A Canadian doctor, Dr Bader, who recently traveled from London, Ontario, to the Gaza Strip to visit his aging parents, is now stuck in the besieged Palestinian territory.

He chose to volunteer at Gaza’s largest hospital, which is overwhelmed by people in urgent need of life-saving care while medical supplies are lacking.

“People are waiting outside, seriously injured and sometimes, unfortunately, you have to choose who you’re going to treat,” the neonatologist told The Canadian Press, speaking from his parents’ home in Gaza. “It’s a difficult choice for those who work in emergency departments.”

The Dr Bader, who is 47, arrived in Gaza less than two weeks before Hamas militants breached Israel’s heavily fortified separation barrier and killed more than 1,200 Israelis in a brutal rampage.
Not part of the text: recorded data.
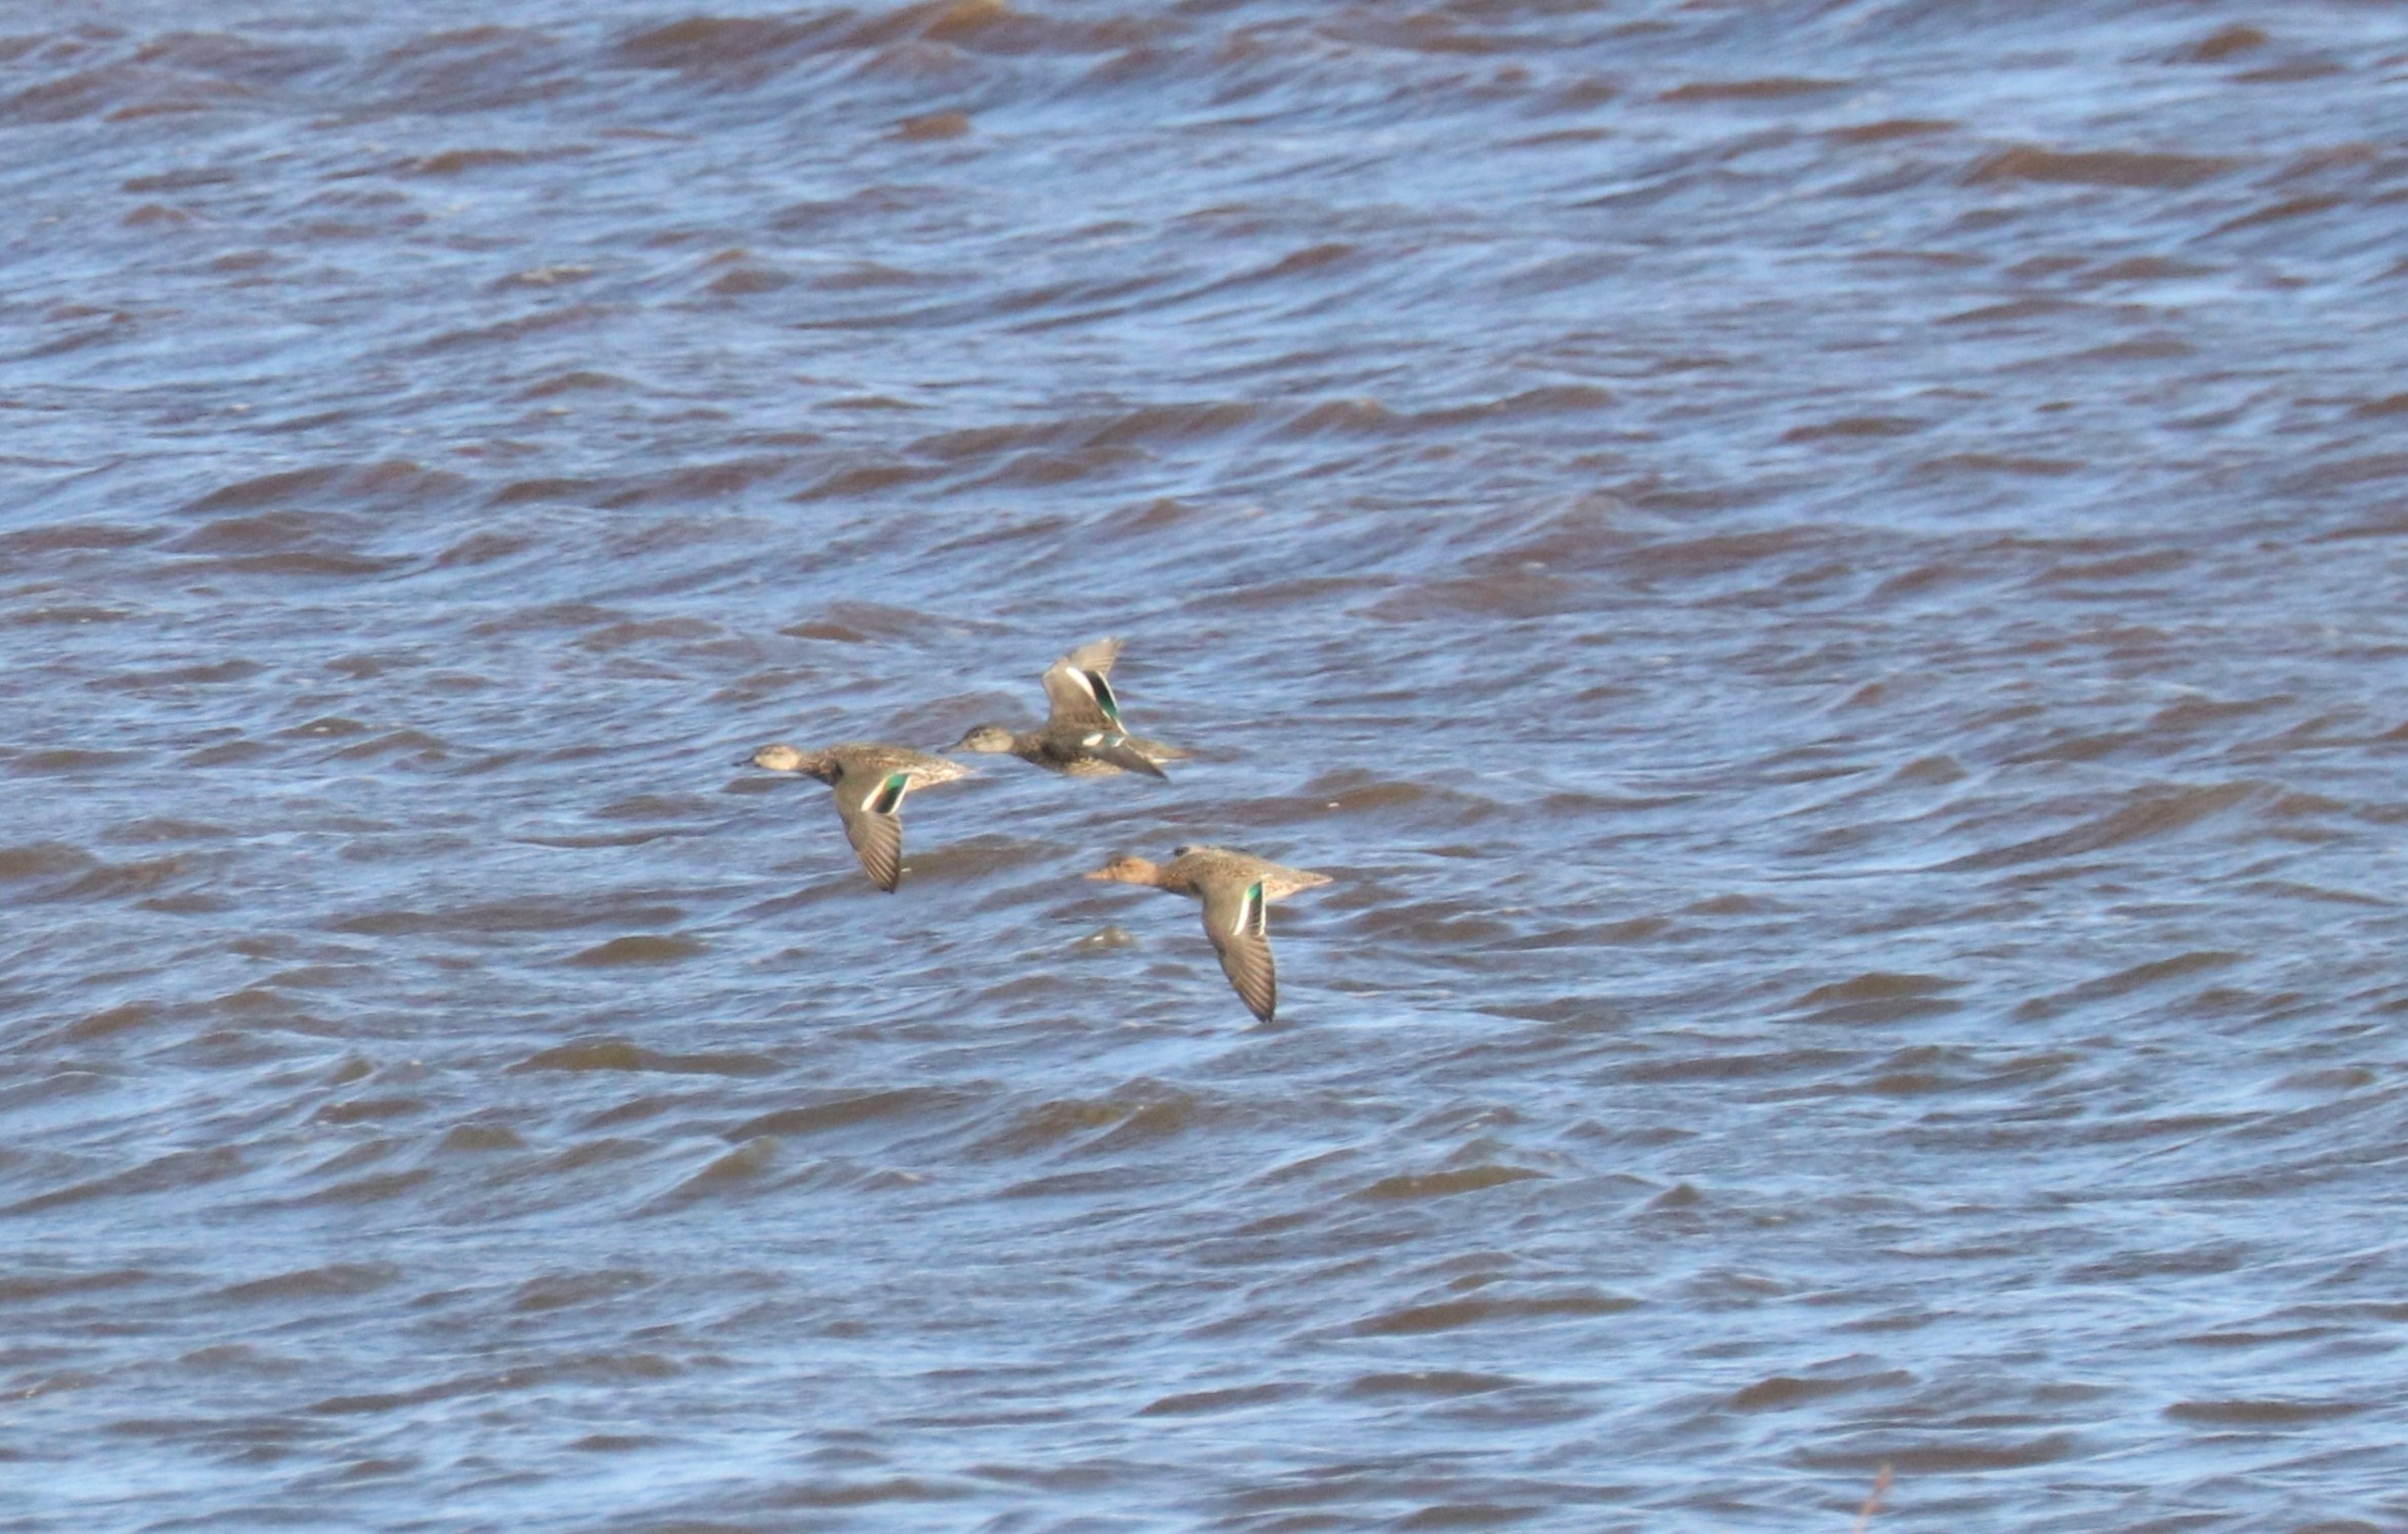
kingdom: Animalia
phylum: Chordata
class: Aves
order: Anseriformes
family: Anatidae
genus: Anas
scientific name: Anas crecca
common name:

Israel responded by massively bombing Gaza, home to some 2.3 million Palestinians.

According to several observers, the war, which has left at least 2,600 dead on both sides, is expected to intensify.

Mr. Bader said he was asked to volunteer at Shifa Hospital in Gaza City, where the morgue was overflowing and workers had to pile corpses outside the cold room and put them in dozens of others, side by side, in the parking lot.

Israel said nothing would be allowed into Gaza until around 150 hostages captured by Hamas were released.

Egypt says it has engaged in intensive negotiations with Israel and the United States to allow the delivery of aid and fuel to Gaza. The Dr Bader calls on Canada and the international community to raise their voices louder to call for the creation of a humanitarian corridor that would allow food, water and medicine to enter Gaza.

Shifa Hospital and other hospitals are desperately trying to save the diesel left in their emergency generators, turning off the lights in all but the most essential hospital departments: intensive care, operating rooms and oxygen stations.

Canadian doctor says Israel is imposing collective punishment on Palestinians in Gaza who played no role in Hamas attack, insisting that ensuring access to medical supplies and other essentials for non-combatants does not should not be a subject of negotiation. “If we are principled, we should ask ourselves why we cannot help those trapped in the Gaza Strip. A government like Canada’s should apply enough additional pressure to put an end to this disaster. What is happening in the Gaza Strip is a crime because we do not have access to our basic needs. »

Strict blockade

Israel has imposed a strict blockade of Gaza since 2007, when Hamas took power in the coastal enclave. Egypt also tightly controls the flow of goods and people through the Rafah crossing.

A senior official from the International Committee of the Red Cross (ICRC) has warned that the lack of electricity could paralyze hospitals, endanger newborns in incubators and elderly patients on oxygen, and interrupt kidney dialysis and x-rays. “Without electricity, hospitals risk turning into morgues,” said Fabrizio Carboni, ICRC regional director.

Bader told The Canadian Press he wasn’t sure what he would do if given the chance to evacuate, when so many Gazans are in desperate need of help. “Many people like me are torn between our family, our loved ones, our colleagues, our friends in Canada and the family we left behind.”